CHALLENGE
Pick out each line in the records below that contains the word "province" and copy those lines.
### DATA ENTRIES ###
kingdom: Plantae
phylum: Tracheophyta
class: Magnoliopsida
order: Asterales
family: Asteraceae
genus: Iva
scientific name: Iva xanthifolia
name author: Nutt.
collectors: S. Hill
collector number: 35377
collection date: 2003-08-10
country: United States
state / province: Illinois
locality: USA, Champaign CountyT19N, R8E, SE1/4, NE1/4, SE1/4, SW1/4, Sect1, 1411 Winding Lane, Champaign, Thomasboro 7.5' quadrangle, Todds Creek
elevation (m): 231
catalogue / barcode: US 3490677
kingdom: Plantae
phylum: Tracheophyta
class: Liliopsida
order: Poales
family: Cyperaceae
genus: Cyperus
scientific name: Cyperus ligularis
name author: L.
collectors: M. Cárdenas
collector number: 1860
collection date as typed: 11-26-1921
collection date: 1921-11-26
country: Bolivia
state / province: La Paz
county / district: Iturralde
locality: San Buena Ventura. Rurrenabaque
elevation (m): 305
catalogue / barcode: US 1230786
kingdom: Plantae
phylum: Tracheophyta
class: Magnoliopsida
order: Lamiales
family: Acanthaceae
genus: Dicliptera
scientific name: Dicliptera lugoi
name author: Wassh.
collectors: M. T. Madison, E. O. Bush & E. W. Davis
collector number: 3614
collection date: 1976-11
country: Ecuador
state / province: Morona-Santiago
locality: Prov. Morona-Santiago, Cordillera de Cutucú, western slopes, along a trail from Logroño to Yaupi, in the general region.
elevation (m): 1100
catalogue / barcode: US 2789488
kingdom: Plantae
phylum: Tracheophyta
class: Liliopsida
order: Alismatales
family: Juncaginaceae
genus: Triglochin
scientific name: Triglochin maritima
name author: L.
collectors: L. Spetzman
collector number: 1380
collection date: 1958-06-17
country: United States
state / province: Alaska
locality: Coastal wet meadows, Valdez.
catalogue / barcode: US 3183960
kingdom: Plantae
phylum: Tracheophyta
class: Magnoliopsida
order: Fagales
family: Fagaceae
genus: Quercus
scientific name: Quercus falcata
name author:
###
FULL SOLUTION
state / province: Illinois
state / province: La Paz
state / province: Morona-Santiago
state / province: Alaska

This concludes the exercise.